Informed prior for a bernouilli logormal mixture model - divergent transitions in STAN

Dear members of the group,

I post this request as I am trying a Bayesian implementation of the model described in this publication:

Moulton and Halsey, “A Mixture Model with Detection Limits for Regression Analyses of Antibody Response to Vaccine.” Biometrics 51(4)1570-1578

In essence, this is a simple Bernoulli / censored-lognormal mixture: pollutant level in a certain environment would be either null when the pollution-generating process is absent, or following a lognormal distribution when it is present. Because instruments used to measure pollution levels have a detection limit, an unobserved value (reported as < limit of detection by the instrument) could either be part of the “true zeroes”, or part of the lognormal distribution but censored. The parameters of this model are omega, the proportion of the population truly zero, and mu and sigma, the parameters of the lognormal distribution for the non-zero part of the population.

I wrote the corresponding model both in JAGS and STAN, and both models yield identical results.

My questions is about the prior distribution for omega, the proportion of the population truly zero.

A natural prior for omega is uniform [0,1], which works fairly well. However my colleagues and I sought to use a more informative prior, based on the proportion of unobserved values in the sample (Pu).

Our reflection was as follows: Pu is the sum of the proportion of true zeroes, and the proportion of non-zero censored values. Therefore Pu is an upper limit for omega (the proportion of true zeroes cannot be greater than Pu).

Because we only observe Pu in our sample, and the true population Pu might be greater than that, we cannot directly use Pu as an upper limit for omega, but we can use its sampling distribution.

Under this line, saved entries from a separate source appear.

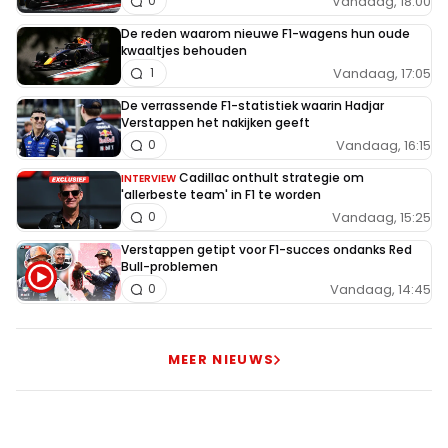
Vandaag, 18:00
0
De reden waarom nieuwe F1-wagens hun oude
kwaaltjes behouden
Vandaag, 17:05
1
De verrassende F1-statistiek waarin Hadjar
Verstappen het nakijken geeft
Vandaag, 16:15
0
Cadillac onthult strategie om
INTERVIEW
'allerbeste team' in F1 te worden
Vandaag, 15:25
0
Verstappen getipt voor F1-succes ondanks Red
Bull-problemen
Vandaag, 14:45
0
MEER NIEUWS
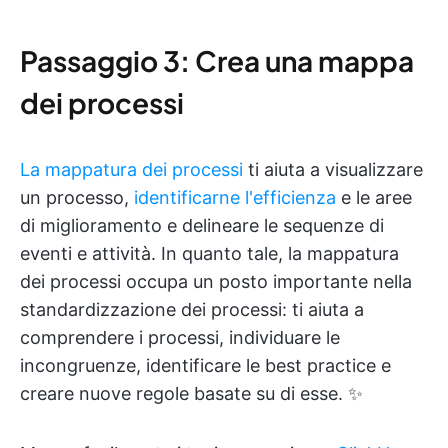
Passaggio 3: Crea una mappa
dei processi
La mappatura dei processi
ti aiuta a visualizzare
un processo,
identificarne l'efficienza
e le aree
di miglioramento e delineare le sequenze di
eventi e attività. In quanto tale, la mappatura
dei processi occupa un posto importante nella
standardizzazione dei processi: ti aiuta a
comprendere i processi, individuare le
incongruenze, identificare le best practice e
creare nuove regole basate su di esse. ✨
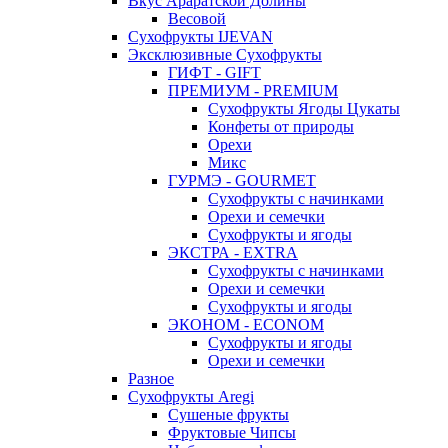
Вкус Араратской Долины
Весовой
Сухофрукты IJEVAN
Эксклюзивные Сухофрукты
ГИФТ - GIFT
ПРЕМИУМ - PREMIUM
Сухофрукты Ягоды Цукаты
Конфеты от природы
Орехи
Микс
ГУРМЭ - GOURMET
Сухофрукты с начинками
Орехи и семечки
Сухофрукты и ягоды
ЭКСТРА - EXTRA
Сухофрукты с начинками
Орехи и семечки
Сухофрукты и ягоды
ЭКОНОМ - ECONOM
Сухофрукты и ягоды
Орехи и семечки
Разное
Сухофрукты Aregi
Сушеные фрукты
Фруктовые Чипсы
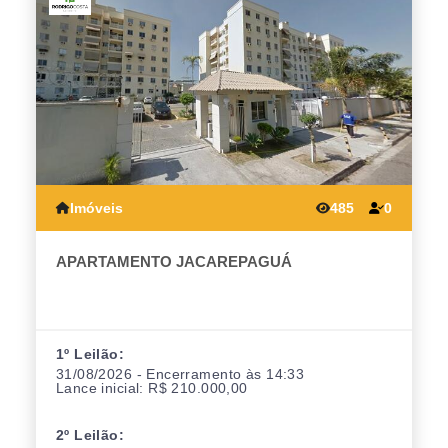
Imóveis
485
0
APARTAMENTO JACAREPAGUÁ
1º Leilão:
31/08/2026 - Encerramento às 14:33
Lance inicial: R$ 210.000,00
2º Leilão:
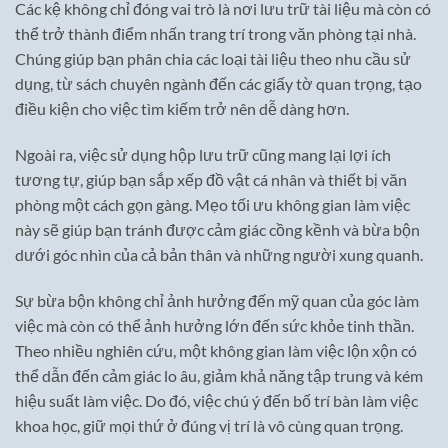
Các kệ không chỉ đóng vai trò là nơi lưu trữ tài liệu mà còn có
thể trở thành điểm nhấn trang trí trong văn phòng tại nhà.
Chúng giúp bạn phân chia các loại tài liệu theo nhu cầu sử
dụng, từ sách chuyên ngành đến các giấy tờ quan trọng, tạo
điều kiện cho việc tìm kiếm trở nên dễ dàng hơn.
Ngoài ra, việc sử dụng hộp lưu trữ cũng mang lại lợi ích
tương tự, giúp bạn sắp xếp đồ vật cá nhân và thiết bị văn
phòng một cách gọn gàng. Mẹo tối ưu không gian làm việc
này sẽ giúp bạn tránh được cảm giác cồng kềnh và bừa bộn
dưới góc nhìn của cả bản thân và những người xung quanh.
Sự bừa bộn không chỉ ảnh hưởng đến mỹ quan của góc làm
việc mà còn có thể ảnh hưởng lớn đến sức khỏe tinh thần.
Theo nhiều nghiên cứu, một không gian làm việc lộn xộn có
thể dẫn đến cảm giác lo âu, giảm khả năng tập trung và kém
hiệu suất làm việc. Do đó, việc chú ý đến bố trí bàn làm việc
khoa học, giữ mọi thứ ở đúng vị trí là vô cùng quan trọng.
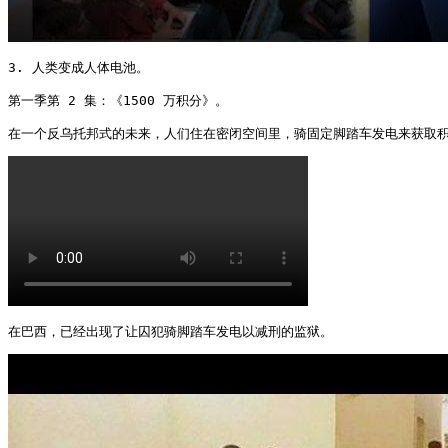
3. 人类变成人体电池。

So we came up with the following prior for omega :

Omega ~ uniform(0,Pu)

Pu ~ beta( N0 , N-N0 ), with N the sample size and N0 the number of unobserved values.

This prior works in both STAN and JAGS, with acceptable convergence diagnostics (trace plot, autocorrelation, Rhat). However, over half of the transitions in STAN are divergent. None of the pairs plot suggest any value of mu/sigma/omega/Pu leading to more divergences, and tweaking the adapt options does nothing. The proportion of divergent transitions becomes higher when omega is close to Pu. There no such issue with the uniform[0,1] is used.

Our question : is our basic idea flawed because we partly use the data to inform the prior, or did we simply code a sound idea wrong ?

The model code is provided below

Thanks for any insight.


   data{
          int<lower=0> N;
          int<lower=0> N0;
          real<lower=0> x[N];
          int<lower=0,upper=1> is_observed[N];
          
          }
          
          parameters{
          real mu;
          real logsigma;
          real<lower=0,upper=1> Pmax;
          real<lower=0,upper=1> omega;
          }
          
          transformed parameters {

          real <lower=0> sigma;
        
          sigma = exp(logsigma);
          
          }
          
          model{
          
          //priors
          
          mu~normal(0,3.16);
          
          logsigma~normal(-0.1744,0.6259421);
          
          Pmax~beta( N0 , ( N - N0 ) );
          
          omega~uniform( 0 , Pmax );
          
          
          //likelihood
          
          for (n in 1:N) {
          
          if (is_observed[n]==0)   // For censored values
          
          target += log_sum_exp( bernoulli_lpmf( 1 | omega ) ,  bernoulli_lpmf(0 | omega ) + lognormal_lcdf( x[n] | mu, sigma) ) ;
          
          else     // for observed values, classic lognormal probability density
          
          target += bernoulli_lpmf( 0 | omega ) + lognormal_lpdf( x[n] | mu, sigma);
          
          }
          
          }
          
          //  extracting the likelihood
          generated quantities {
            
            vector[N] log_lik;
            
            for (n in 1:N) {
            
          if (is_observed[n]==0)   // For censored values
          
         log_lik[n] = log_sum_exp( bernoulli_lpmf( 1 | omega ) ,  bernoulli_lpmf(0 | omega ) + lognormal_lcdf( x[n] | mu, sigma) ) ;
          
          else     // for observed values, classic lognormal probability density
          
          log_lik[n] = bernoulli_lpmf( 0 | omega ) + lognormal_lpdf( x[n] | mu, sigma);
       
            }
          
          }

Prior is meant for including information that is independent of your data so you shouldn’t need Pmax if you’re just going to estimate it from the data.

The reason for the divergencies is that you have a hard constraint which you didn’t declare in the parameters block. It should be like this:

      real<lower=0,upper=1> Pmax;
      real<lower=0,upper=Pmax> omega;

Note the upper limit on omega.

Thanks very much,

I understand the coding mistake, as well as the more methodological one.